OK, so I figured out how to do it. It's not a perfect recipe, but at least it shows all the content again. I'd like to have it refined though.
- All images are loaded. If you want images, uncomment the corresponding line, but it will make the epub a lot larger. Is there an option to exclude images? For example, the header image with the logo of demorgen.be is on every page.

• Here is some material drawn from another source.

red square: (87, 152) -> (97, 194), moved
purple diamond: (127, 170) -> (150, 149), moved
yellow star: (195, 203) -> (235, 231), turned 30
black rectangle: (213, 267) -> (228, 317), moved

I would like to get that excluded.
- I'd like to have the author in it as well, but somehow, I can't make that work
- Estimated reading time is also in the article, also don't know how to get it in.
- I want to exclude: loading social media posts
Code:
#!/usr/bin/env python2
__license__ = 'GPL v3'
__copyright__ = '2008, Darko Miletic <darko.miletic at gmail.com>'
'''
demorgen.be
'''
from calibre.web.feeds.news import BasicNewsRecipe
class DeMorganBe(BasicNewsRecipe):
title = u'De Morgen'
__author__ = u'Darko Miletic'
description = u'News from Belgium in Dutch'
oldest_article = 3
language = 'nl_BE'
max_articles_per_feed = 100
no_stylesheets = True
use_embedded_content = False
keep_only_tags = [
dict(name='div', attrs={'class': 'reader-title'}),
dict(name='h1'),
dict(name='div', attrs={'class': 'credits'}),
dict(name='div', attrs={'class': 'meta-data'}),
# dict(name='div', attrs={'class': 'moz-reader-block-img'}), dict(name='img'),
dict(name='div', attrs={'class': 'header-intro'}),
dict(name='p'),
]
feeds = [
(u'Nieuws', u'http://www.demorgen.be/nieuws/rss.xml'),
(u'In het nieuws', u'https://www.demorgen.be/in-het-nieuws/rss.xml'),
(u'Niet te missen', u'https://www.demorgen.be/niet-te-missen/rss.xml'),
(u'Beter leven', u'http://www.demorgen.be/beter-leven/rss.xml'),
(u'Crisis Midden-Oosten', u'http://www.demorgen.be/aanval-op-israel/rss.xml'),
(u'Koken met de Morgen', u'http://www.demorgen.be/koken-met-de-morgen/rss.xml'),
(u'Meningen', u'http://www.demorgen.be/meningen/rss.xml'),
(u'Politiek', u'http://www.demorgen.be/politiek/rss.xml'),
(u'TV & Cultuur', u'http://www.demorgen.be/tv-cultuur/rss.xml'),
(u'Oorlog in Oekraine', u'http://www.demorgen.be/oorlog-in-oekraine/rss.xml'),
(u'Tech & Wetenschap', u'http://www.demorgen.be/tech-wetenschap/rss.xml'),
(u'Sport', u'http://www.demorgen.be/sport/rss.xml'),
(u'Podcasts', u'http://www.demorgen.be/podcasts/rss.xml'),
(u'Puzzels', u'http://www.demorgen.be/puzzels/rss.xml'),
(u'Cartoons', u'http://www.demorgen.be/puzzels-cartoons/rss.xml'),
(u'Achter de schermen', u'http://www.demorgen.be/achter-de-schermen/rss.xml'),
(u'Best gelezen', u'http://www.demorgen.be/popular/rss.xml')
]